In the process of designing this study we reviewed the methodology used by other investigators to define neonatal morbidity. We found most scoring systems unsuitable for a quantitative comparison of the study groups,24 among other things because they focus on premature infants, NICU admission, and mortality. The Neonatal Morbidity score was based on suboptimal outcomes which have been described as being associated with postterm delivery. This scoring system was tested in two pilot studies before the randomized trial. To quantify neonatal outcome we constructed the “perfect infant” and defined multiple criteria to assess the deviation from this (Table 1). The weight ascribed to various criteria could be debated, but the fundamental design of the trial—including randomization and a priori definitions—ensures a valid group comparison. The morbidity index used by Hannah et al9 was also calculated, but the index is difficult to interpret clinically and provided no further information on neonatal morbidity.
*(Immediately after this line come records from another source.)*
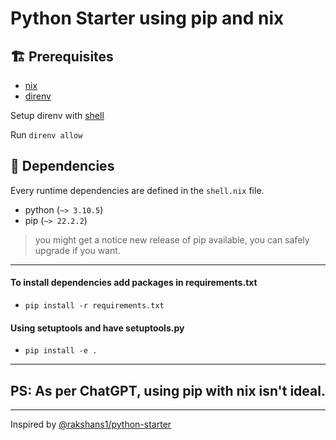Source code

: # Python Starter using pip and nix

## 🏗️ Prerequisites

- [nix](https://nix.dev/tutorials/install-nix)
- [direnv](https://direnv.net/docs/installation.html)

Setup direnv with [shell](https://direnv.net/docs/hook.html)

Run `direnv allow`

## 🚧 Dependencies

Every runtime dependencies are defined in the `shell.nix` file.

- python (`~> 3.10.5`)
- pip (`~> 22.2.2`)

> you might get a notice new release of pip available, you can safely upgrade if you want.

---

#### To install dependencies add packages in requirements.txt

- `pip install -r requirements.txt`

#### Using setuptools and have setuptools.py

- `pip install -e .`

---

## PS: As per ChatGPT, using pip with nix isn't ideal.

---

Inspired by [@rakshans1/python-starter](github.com/rakshans1/python-starter)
There was no difference between the study groups in the rate of operative vaginal delivery, which is in accordance with the Canadian Multicenter Post-term Pregnancy trial.9 The Canadian Multicenter Post-term Pregnancy trial concluded that routine induction of labor at 41 weeks of gestation resulted in a lower rate of cesarean delivery, but we were unable to confirm this.9 In the Canadian Multicenter Post-term Pregnancy trial, prostaglandin E2 gel was used for cervical ripening in the induction group, whereas the preferred induction method was amniotomy or oxytocin in the monitored group. It has been argued that the difference in the treatment protocol was reflected in different cesarean delivery rates because an unripe cervix is a risk factor for cesarean delivery.9,25,26 In the present study, the methods of induction were similar in both groups. The lack of a difference in cesarean rates may be due to a lower prevalence of cesarean delivery in Norway (11–13%) than that described in the hospitals in the Canadian Multicenter Post-term Pregnancy trial (21–25%). However, the results of the present study argues against a belief that the observed increase in cesarean delivery rates in many developed countries is related to a change in obstetric practice toward more aggressive induction policies of postterm pregnancies.
A limitation of the study is that group assignment could not be concealed. Thus the obstetricians’ personal opinions on postterm pregnancies may have influenced treatment. Further, one third of the monitored women were eventually induced for a medical indication. A lack of serial antenatal surveillance may have led to poorer outcomes. Induction for medical reasons was associated with increased intervention, but the label of a “high-risk” pregnancy may have influenced obstetric decision making. Similarly, the recognition of risk factors such as meconium-stained liquor resulted in the use of continues electronic fetal monitoring rather than an intermittent cardiotocogram, and this may also have affected intervention rates.27
In conclusion, there was no difference in the neonatal outcome or mode of delivery for postterm pregnancies managed either by immediate induction of labor or expectantly with serial antenatal surveillance. The outcomes were generally good, and neonatal morbidity, cesarean, and operative vaginal delivery rates were low. If pregnancy is uncomplicated and continued surveillance is possible, women’s own wishes may guide the decision to induce or monitor a pregnancy beyond 41 weeks.